Enterprise Recon 2.0.29

Two-factor Authentication (2FA)

Two-factor authentication (2FA) secures user accounts by requiring users to enter an additional verification code when signing in on the Web Console.

See the following topics for more details:

Who Can Enable 2FA for User Accounts

  • All users can enable 2FA for their own user accounts.
  • If 2FA is not globally enforced, all users can disable 2FA for their own user accounts.
  • To enable 2FA on user accounts other than your own, you must be a Global Admin or System Manager.
  • To enforce 2FA for all user accounts, you must be a Global Admin or System Manager.

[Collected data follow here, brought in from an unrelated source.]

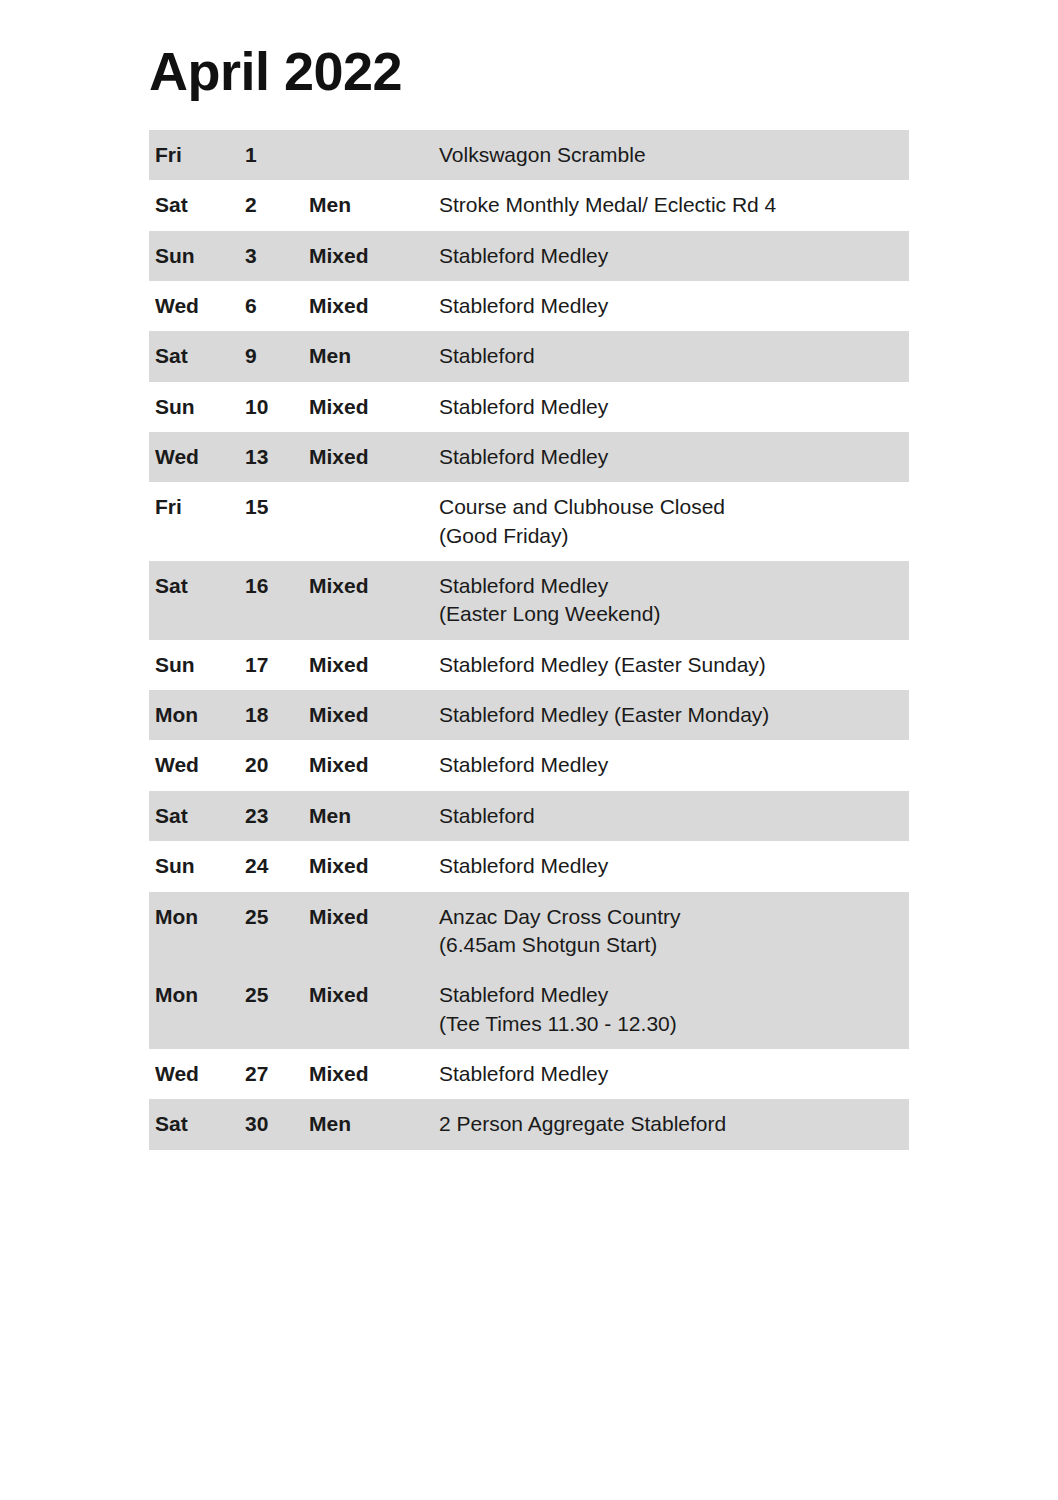April 2022
| Fri | 1 | | Volkswagon Scramble |
| Sat | 2 | Men | Stroke Monthly Medal/ Eclectic Rd 4 |
| Sun | 3 | Mixed | Stableford Medley |
| Wed | 6 | Mixed | Stableford Medley |
| Sat | 9 | Men | Stableford |
| Sun | 10 | Mixed | Stableford Medley |
| Wed | 13 | Mixed | Stableford Medley |
| Fri | 15 | | Course and Clubhouse Closed (Good Friday) |
| Sat | 16 | Mixed | Stableford Medley (Easter Long Weekend) |
| Sun | 17 | Mixed | Stableford Medley (Easter Sunday) |
| Mon | 18 | Mixed | Stableford Medley (Easter Monday) |
| Wed | 20 | Mixed | Stableford Medley |
| Sat | 23 | Men | Stableford |
| Sun | 24 | Mixed | Stableford Medley |
| Mon | 25 | Mixed | Anzac Day Cross Country (6.45am Shotgun Start) |
| Mon | 25 | Mixed | Stableford Medley (Tee Times 11.30 - 12.30) |
| Wed | 27 | Mixed | Stableford Medley |
| Sat | 30 | Men | 2 Person Aggregate Stableford |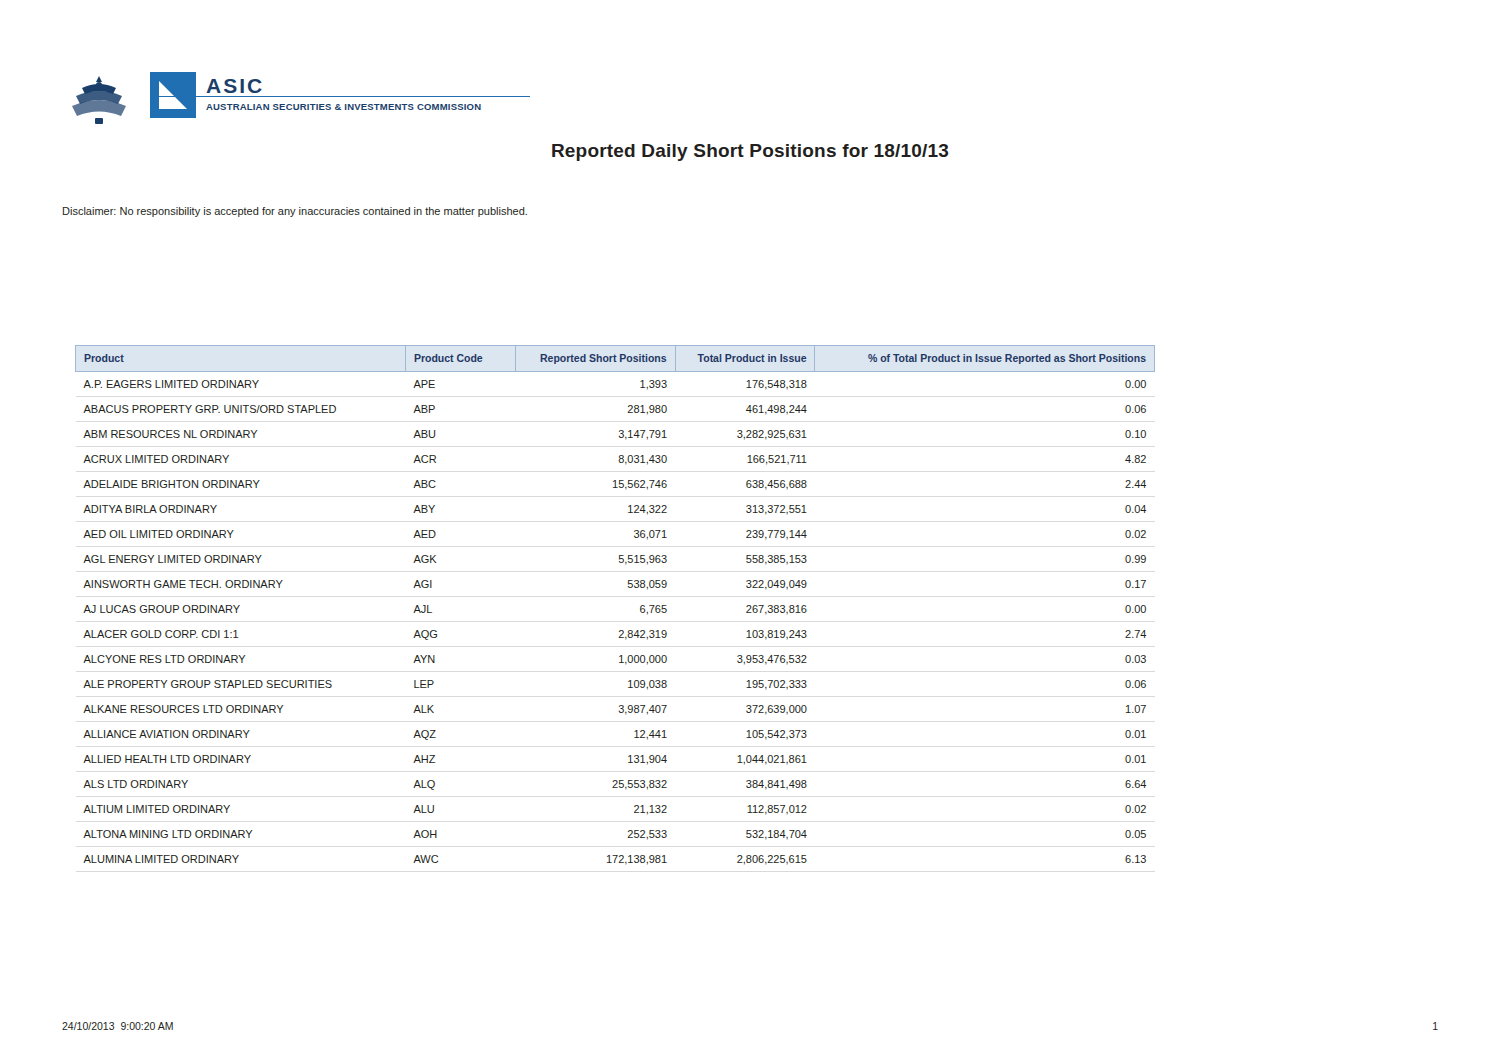ASIC
AUSTRALIAN SECURITIES & INVESTMENTS COMMISSION
Reported Daily Short Positions for 18/10/13
Disclaimer: No responsibility is accepted for any inaccuracies contained in the matter published.
| Product | Product Code | Reported Short Positions | Total Product in Issue | % of Total Product in Issue Reported as Short Positions |
| --- | --- | --- | --- | --- |
| A.P. EAGERS LIMITED ORDINARY | APE | 1,393 | 176,548,318 | 0.00 |
| ABACUS PROPERTY GRP. UNITS/ORD STAPLED | ABP | 281,980 | 461,498,244 | 0.06 |
| ABM RESOURCES NL ORDINARY | ABU | 3,147,791 | 3,282,925,631 | 0.10 |
| ACRUX LIMITED ORDINARY | ACR | 8,031,430 | 166,521,711 | 4.82 |
| ADELAIDE BRIGHTON ORDINARY | ABC | 15,562,746 | 638,456,688 | 2.44 |
| ADITYA BIRLA ORDINARY | ABY | 124,322 | 313,372,551 | 0.04 |
| AED OIL LIMITED ORDINARY | AED | 36,071 | 239,779,144 | 0.02 |
| AGL ENERGY LIMITED ORDINARY | AGK | 5,515,963 | 558,385,153 | 0.99 |
| AINSWORTH GAME TECH. ORDINARY | AGI | 538,059 | 322,049,049 | 0.17 |
| AJ LUCAS GROUP ORDINARY | AJL | 6,765 | 267,383,816 | 0.00 |
| ALACER GOLD CORP. CDI 1:1 | AQG | 2,842,319 | 103,819,243 | 2.74 |
| ALCYONE RES LTD ORDINARY | AYN | 1,000,000 | 3,953,476,532 | 0.03 |
| ALE PROPERTY GROUP STAPLED SECURITIES | LEP | 109,038 | 195,702,333 | 0.06 |
| ALKANE RESOURCES LTD ORDINARY | ALK | 3,987,407 | 372,639,000 | 1.07 |
| ALLIANCE AVIATION ORDINARY | AQZ | 12,441 | 105,542,373 | 0.01 |
| ALLIED HEALTH LTD ORDINARY | AHZ | 131,904 | 1,044,021,861 | 0.01 |
| ALS LTD ORDINARY | ALQ | 25,553,832 | 384,841,498 | 6.64 |
| ALTIUM LIMITED ORDINARY | ALU | 21,132 | 112,857,012 | 0.02 |
| ALTONA MINING LTD ORDINARY | AOH | 252,533 | 532,184,704 | 0.05 |
| ALUMINA LIMITED ORDINARY | AWC | 172,138,981 | 2,806,225,615 | 6.13 |
24/10/2013 9:00:20 AM
1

See User Permissions for more information.

Enable 2FA for Own User Account

As an individual user, you can enable 2FA for your own user account by doing the following:

  1. Log into the Web Console.
  2. Go to the MY ACCOUNT > MY ACCOUNT DETAILS page.
  3. Set the toggle button to On for Two-factor Authentication (2FA). er2-2fa-own-user-account.png
  4. Select Setup 2FA to set up your authenticator device. Otherwise, you will be prompted to set up your authenticator device the next time you sign in.

Enable 2FA for Individual User Accounts

As a Global Admin or System Manager, enable 2FA on a single user account by doing the following:

  1. Log into the Web Console.
  2. Go to the USERS AND SECURITY > USER ACCOUNTS page.
  3. Click Edit for the selected user.
  4. Set the toggle button to On for Two-factor Authentication (2FA) and click Save.
    er2-2fa-set-global-manager.png

The user will be prompted to set up 2FA authentication the next time they sign in.

Enforce 2FA for All Users

As a Global Admin or System Manager, enforce 2FA for all users by doing the following:

  1. Log into the Web Console.
  2. Go to the USERS AND SECURITY > SECURITY AND COMPLIANCE page.
  3. Under the Account Security > Two-factor Authentication section, set the toggle button to On to enforce 2FA for all users.
    er2-2fa-enforce.png

All users will be prompted to set up 2FA authentication the next time they sign in.

Set Up 2FA

To set up 2FA for your user account, you must have a two-factor authenticator app that supports time-based one-time password (TOTP) installed on your mobile device. For example:

  • Google Authenticator
  • LastPass Authenticator
  • Microsoft Authenticator
  • Authy

Once installed, do the following:

  1. In the Web Console, open the Setup Two-factor Authentication dialog box by doing one of the following:
    1. When enabling 2FA for your own user account, click the Setup 2FA button that appears next to the Enable Two-factor Authentication (2FA) toggle button; or
    2. If 2FA has already been enabled but not set up for your user account, you will be prompted to set up 2FA the next time you sign in. When prompted to set up 2FA, click Proceed.
  2. Launch the authenticator app on your mobile device.
  3. In Google Authenticator, Add an account and select Scan a barcode.
  4. Scan the QR Code displayed on the Setup Two-factor Authentication dialog box.
  5. Verify that 2FA has been correctly set up by entering the 6-digit code displayed on Google Authenticator into the Enter Code field.
  6. Click Continue to complete the setup.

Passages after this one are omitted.